Tuesday, November 22, 2011

Guest Post: Memories from the Old Guy - On This Day In 1963

You guys are in for a real treat today. This post from the Old Guy has been burning a hole in my inbox for close to a month. It's kind of amazing that the day I've been waiting to post it seems just as gray and overcast as this exact day 48 years ago that Wayne describes below. On this day in 1963, President John F. Kennedy was assassinated. The Old Guy reflects on his memories of that day as a boy in South Nashville and ends with what I interpret as a wonderfully eloquent description of something we could all be reminded of on a dreary day like today; whether our frustrations be with the season, our government, our neighborhood, our family, or all of the above...and with the passing of one frustration usually comes another. We can dwell in that, or we can hold out hope for a sunnier tomorrow.

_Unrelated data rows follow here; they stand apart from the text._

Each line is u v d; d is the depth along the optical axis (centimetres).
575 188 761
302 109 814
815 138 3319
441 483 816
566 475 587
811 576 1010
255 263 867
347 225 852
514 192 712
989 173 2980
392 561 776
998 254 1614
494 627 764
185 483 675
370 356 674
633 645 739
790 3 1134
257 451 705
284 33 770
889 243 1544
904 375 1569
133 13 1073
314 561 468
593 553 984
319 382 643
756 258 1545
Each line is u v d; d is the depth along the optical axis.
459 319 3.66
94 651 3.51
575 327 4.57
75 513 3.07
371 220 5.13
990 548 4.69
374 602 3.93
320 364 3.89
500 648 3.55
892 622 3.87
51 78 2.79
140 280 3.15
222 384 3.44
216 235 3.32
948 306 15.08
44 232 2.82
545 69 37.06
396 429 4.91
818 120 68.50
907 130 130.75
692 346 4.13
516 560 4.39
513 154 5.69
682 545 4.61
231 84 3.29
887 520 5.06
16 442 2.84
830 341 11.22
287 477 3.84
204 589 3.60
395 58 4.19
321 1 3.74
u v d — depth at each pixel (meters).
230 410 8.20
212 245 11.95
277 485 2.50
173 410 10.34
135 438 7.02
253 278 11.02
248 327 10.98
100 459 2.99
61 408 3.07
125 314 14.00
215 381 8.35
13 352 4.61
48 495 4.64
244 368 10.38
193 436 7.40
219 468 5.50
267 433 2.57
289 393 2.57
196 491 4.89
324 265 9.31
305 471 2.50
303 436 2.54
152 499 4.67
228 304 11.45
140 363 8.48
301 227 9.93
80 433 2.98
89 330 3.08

For any newcomers, the Old Guy has lived in Wedgewood-Houston for nearly 60 years and stops by often to share his memories of growing up in South Nashville. You can check out more of them here.
As I recall fall had set in. I was in Mrs. Hale’s split 5th and 6th grade class in a portable classroom behind the old Hamilton School (on Southgate Ave where channel 8’s antenna array now sits). We were busy at our books when someone came to the door of the classroom and asked to speak to the teacher. She stepped outside for a moment and then back inside trying to control her weeping. “President Kennedy has been shot in Texas and they think he might be dead.”
In the 6th grade I wasn’t certain what to make of that news. They came through a moment later and dismissed all the classes I walked back home and it was all that was on T.V. I went outside to play, the sky was overcast and dark and a chilly wind was blowing. The neighborhood was deserted; everyone else was glued to the media. I remember thinking “This is a good day for a tragedy”.
For three days there was literally nothing else on T.V. The three major networks did “pool” type coverage for 72 hours solid of the events of that day, with the same reporters doing a marathon of reporting and looking increasingly haggard as the hours wore on. The presidential succession worked flawlessly with Lyndon Johnson being sworn in as soon as President Kennedy’s death was confirmed and life went on.
In April 4, 1968 we saw Dr. Martin Luther King assassinated. Then on June 5th that same year the brother of John F. Kennedy, Robert F. Kennedy was assassinated, as it were, live on T.V. and repeated ad nauseum. I’m not quite sure where to go with this except to mark that I was witness to the fact that they happened. I don’t hold much hope that people learned from it for we keep repeating the same mistakes. Sorry, there is nothing more to make than an observation.
This time of year has a beauty unique to itself but with it a certain dread for the discomfort of the approaching winter. We can spend this time in maudlin pursuits or look ahead, after winter there has always been spring.